Processing partition requests
Processing requests per partition is fairly simple. Each node runs a
single process (riak_kv_vnode_master
) that distributes requests to
individual partition processes (riak_kv_vnode
). The
riak_kv_vnode_master
process maintains a list of partition identifiers
and corresponding partition processes. If a process does not exist for a
given partition identifier a new process is spawned to manage that
partition.
The riak_kv_vnode_master
process treats all requests the same and
spawns partition processes as needed even when nodes receive requests
for partitions they do not own. When a partition’s parent node is
unavailable, requests are sent to fallback nodes (handoff). The
riak_kv_vnode_master
process on the fallback node spawns a process to
manage the partition even though the partition does not belong to the
fallback node.
The individual partition processes perform hometests throughout the life
of the process.
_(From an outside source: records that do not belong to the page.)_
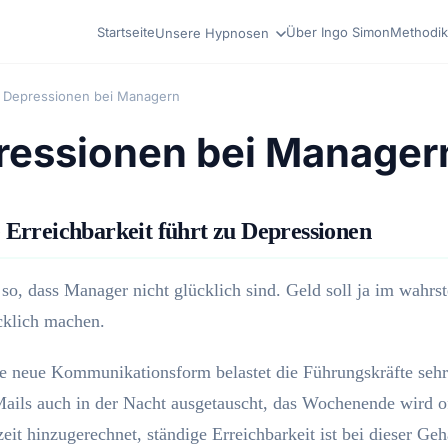
Startseite
Über Ingo Simon
Methodik
Unsere Hypnosen
Depressionen bei Managern
ressionen bei Manager
 Erreichbarkeit führt zu Depressionen
t so, dass Manager nicht glücklich sind. Geld soll ja im wahrs
cklich machen.
e neue Kommunikationsform belastet die Führungskräfte sehr
ails auch in der Nacht ausgetauscht, das Wochenende wird o
zeit hinzugerechnet, ständige Erreichbarkeit ist bei dieser Geh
The hometest checks if the current node (node/0
)
matches the parent node of the partition as defined in the ring. If the
process determines that the partition it is managing belongs on another
node (the parent node), it will attempt to contact that node. If that
parent node responds, the process will hand off any objects it has
processed for that partition and shut down. If that parent node does not
respond, the process will continue to manage that partition and check
the parent node again after a delay. The hometest is also run by
partition processes to account for changes in the ring, such as the
addition or removal of nodes to the cluster.